**Exercise objective**
Quote the records below in full, exactly as given, with the images taken out.

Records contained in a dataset
━━━━━━━━━━━━━━━━━━━━

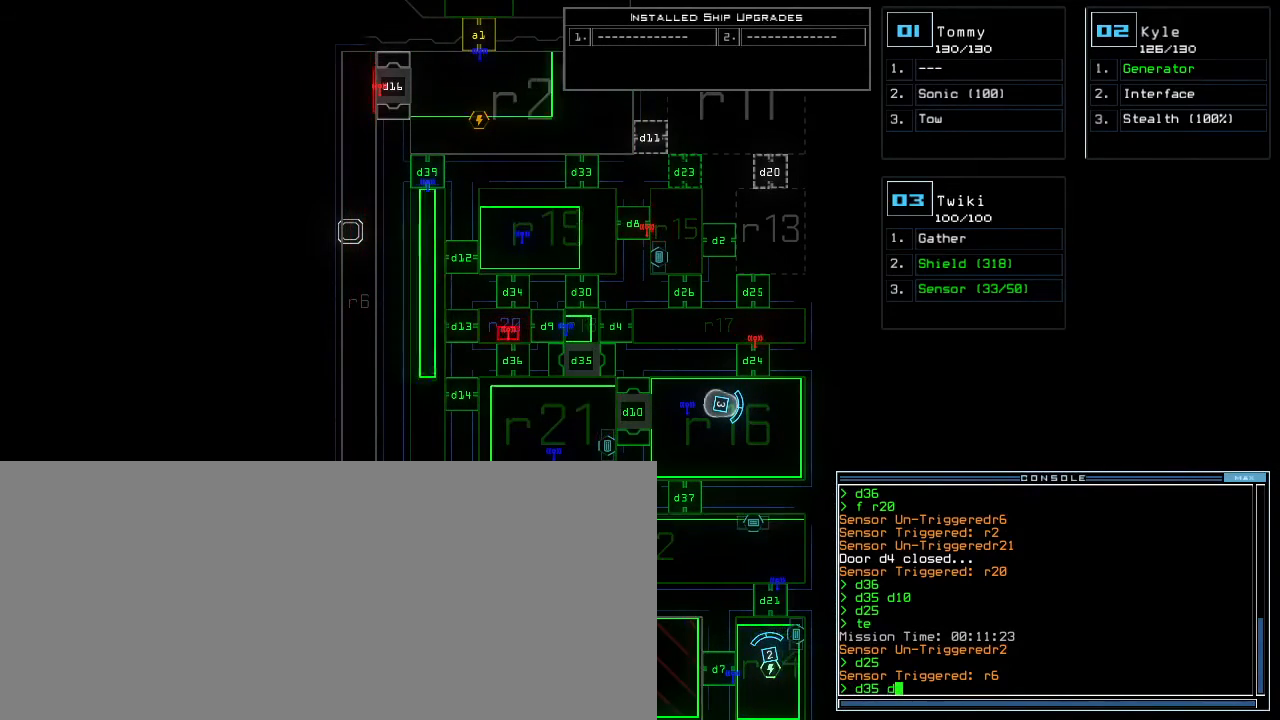
{"keys": [], "events": [[17, "d", "up"], [300, "4", "down"], [367, "return", "down"], [383, "4", "up"], [433, "return", "up"]]}
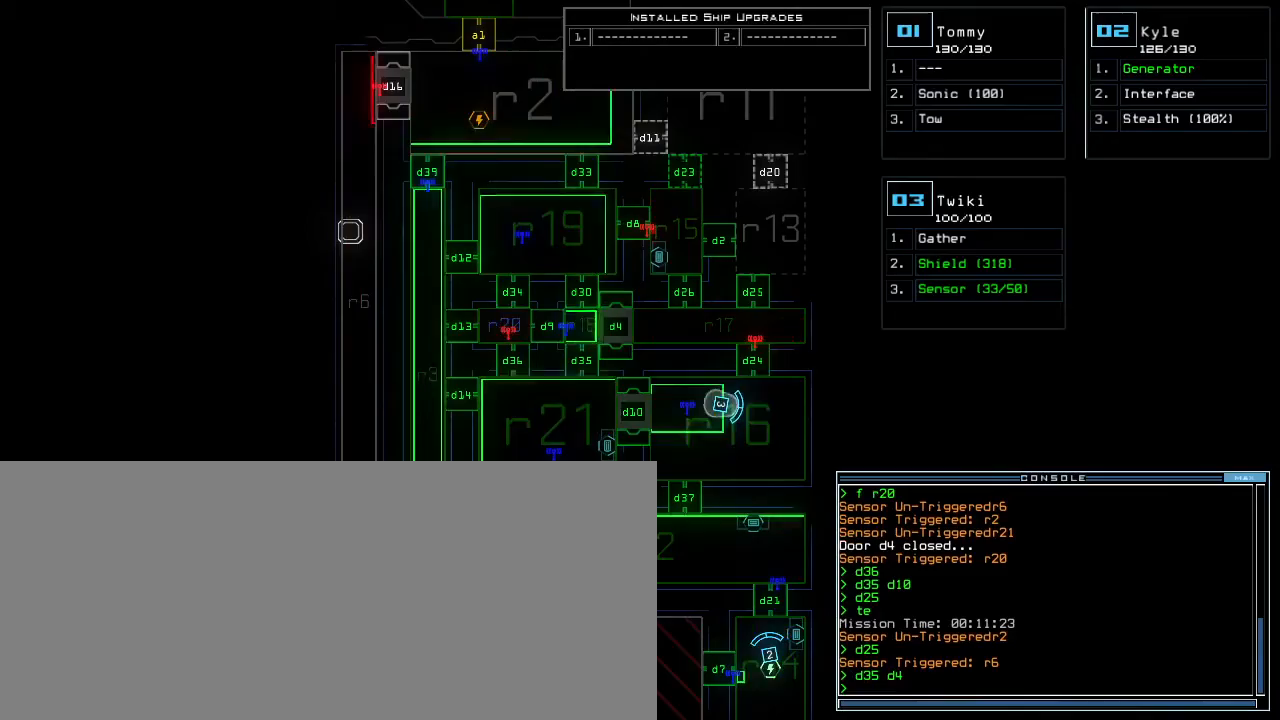
{"keys": ["return"], "events": [[317, "t", "down"], [383, "e", "down"], [400, "t", "up"], [467, "e", "up"], [467, "return", "down"]]}
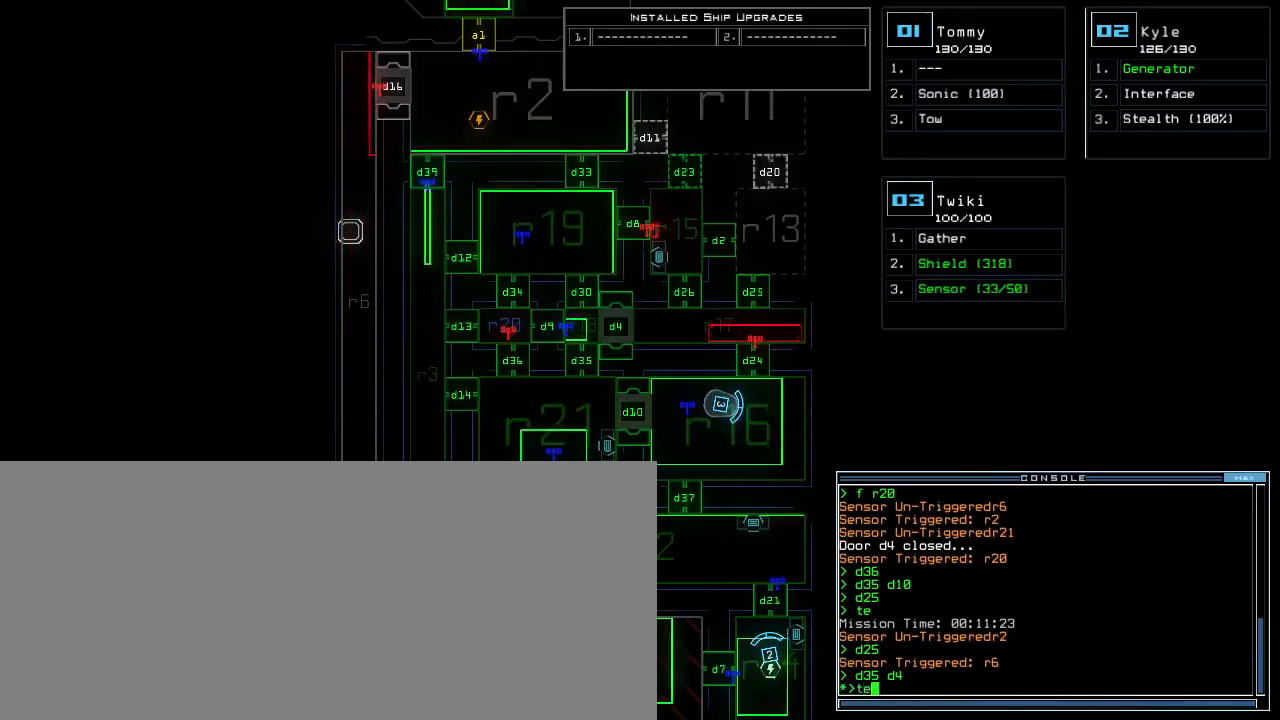
{"keys": [], "events": [[17, "return", "up"]]}
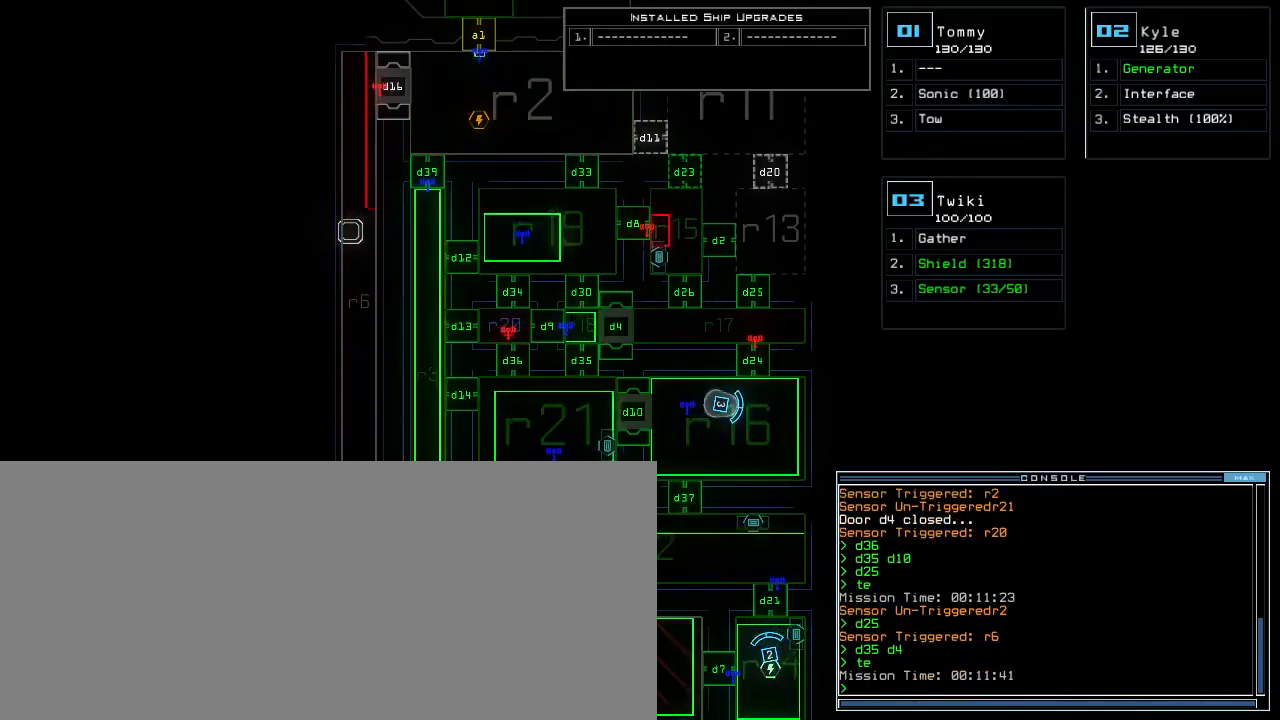
{"keys": [], "events": []}
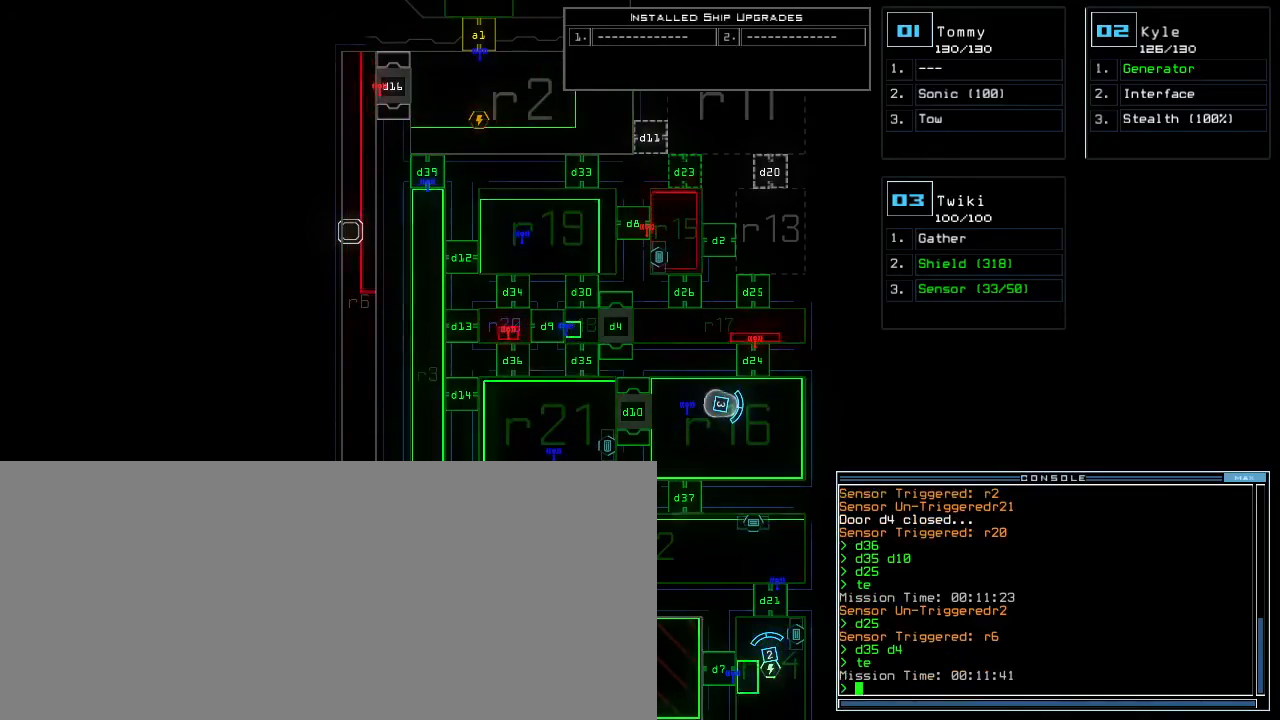
{"keys": ["right"], "events": [[500, "right", "down"]]}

━━━━━━━━━━━━━━━━━━━━

**Task solution**
{"keys": [], "events": [[17, "d", "up"], [300, "4", "down"], [367, "return", "down"], [383, "4", "up"], [433, "return", "up"]]}
{"keys": ["return"], "events": [[317, "t", "down"], [383, "e", "down"], [400, "t", "up"], [467, "e", "up"], [467, "return", "down"]]}
{"keys": [], "events": [[17, "return", "up"]]}
{"keys": [], "events": []}
{"keys": ["right"], "events": [[500, "right", "down"]]}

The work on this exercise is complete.